Trees

Here are slides.

Regression models perform well when the the response surface \(E(Y\mid\vec{X})\) follows a line (or some other assumed shape). In some settings, however, the response surface may be more complex. There may be nonlinearities and interaction terms that the researcher may not know about in advance. In these settings, one might desire an estimator that adaptively learns the functional form from the data. Trees are one such approach.

A simulation to illustrate trees

As an example, the figure below presents some hypothetical data with a binary predictor \(Z\), a numeric predictor \(X\), and a numeric outcome \(Y\).

Code

true_conditional_mean <- tibble(z = F, x = seq(0,1,.001)) |>
  bind_rows(tibble(z = T, x = seq(0,1,.001))) |>
  mutate(mu = z * plogis(10 * (x - .5)))
simulate <- function(sample_size) {
  tibble(z = F, x = seq(0,1,.001)) |>
    bind_rows(tibble(z = T, x = seq(0,1,.001))) |>
    mutate(mu = z * plogis(10 * (x - .5))) |>
    slice_sample(n = sample_size, replace = T) |>
    mutate(y = mu + rnorm(n(), sd = .1))
}
simulated_data <- simulate(1000)
p_no_points <- true_conditional_mean |>
  ggplot(aes(x = x, color = z, y = mu)) +
  geom_line(linetype = "dashed", size = 1.2) +
  labs(
    x = "Numeric Predictor X",
    y = "Numeric Outcome Y",
    color = "Binary Predictor Z"
  ) +
  theme_bw()
p <- p_no_points +
  geom_point(data = simulated_data, aes(y = y), size = .2, alpha = .3)
p

If we tried to approximate these conditional means with an additive linear model, \[\hat{E}_\text{Linear}(Y\mid X,Z) = \hat\alpha + \hat\beta X + \hat\gamma Z\] then the model approximation error would be very large.

Code

best_linear_fit <- lm(mu ~ x + z, data = true_conditional_mean)
p +
  geom_line(
    data = true_conditional_mean |>
      mutate(mu = predict(best_linear_fit))
  ) +
  theme_bw() +
  ggtitle("An additive linear model (solid lines) poorly approximates\nthe true conditional mean function (dashed lines)")

How a tree works

A regression tree begins from a radically different place than regression. Instead of assuming that the response follows some assumed pattern, trees proceed by a much more inductive process: recursive splits.
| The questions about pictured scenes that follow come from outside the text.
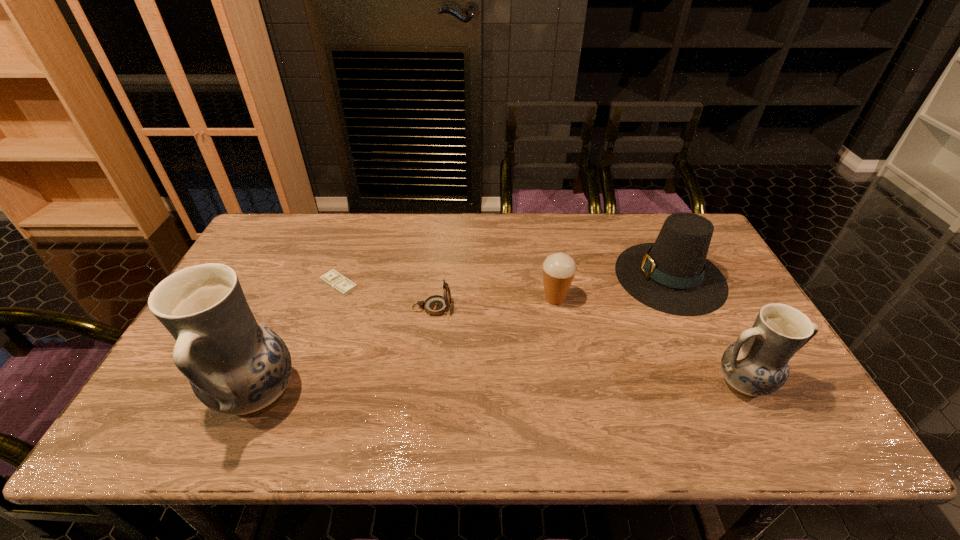
At what (x,y) coordinates should I click in order to perform the action: click on the left pottery. Please return your answer as a coordinate pair (x, y). Looking at the image, I should click on (236, 366).

Locate an element on the screen. Image resolution: width=960 pixels, height=540 pixels. the taller pottery is located at coordinates (236, 366).

The height and width of the screenshot is (540, 960). What are the coordinates of `the right pottery` in the screenshot? It's located at (757, 364).

Where is `icecream`? The image size is (960, 540). icecream is located at coordinates (559, 269).

What are the coordinates of `the fourth tallest object` in the screenshot? It's located at (559, 269).

You are a GUI agent. You are given a task and a screenshot of the screen. Output one action in this format:
    pyautogui.click(x=<x>, y=<y>)
    Task: Click on the third tallest object
    The width and height of the screenshot is (960, 540).
    Given the screenshot: What is the action you would take?
    pyautogui.click(x=672, y=275)

Locate an element on the screen. The image size is (960, 540). the shortest object is located at coordinates [x=335, y=280].

In order to click on the third object from left to right in this screenshot , I will do pyautogui.click(x=435, y=305).

At what (x,y) coordinates should I click in order to perform the action: click on compass. Please return your answer as a coordinate pair (x, y). Looking at the image, I should click on (435, 305).

Locate an element on the screen. This screenshot has height=540, width=960. free space located on the back of the left pottery is located at coordinates (296, 306).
Trees repeatedly split the data

With no model at all, suppose we were to split the sample into two subgroups. For example, we might choose to split on \(Z\) and say that all units with z = TRUE are one subgroup while all units with z = FALSE are another subgroup. Or we might split on \(X\) and say that all units with x <= .23 are one subgroup and all units with x > .23 are another subgroup. After choosing a way to split the dataset into two subgroups, we would then make a prediction rule: for each unit, predict the mean value of all sampled units who fall in their subgroup. This rule would produce only two predicted values: one prediction per resulting subgroup.

If you were designing an algorithm to predict this way, how would you choose to define the split?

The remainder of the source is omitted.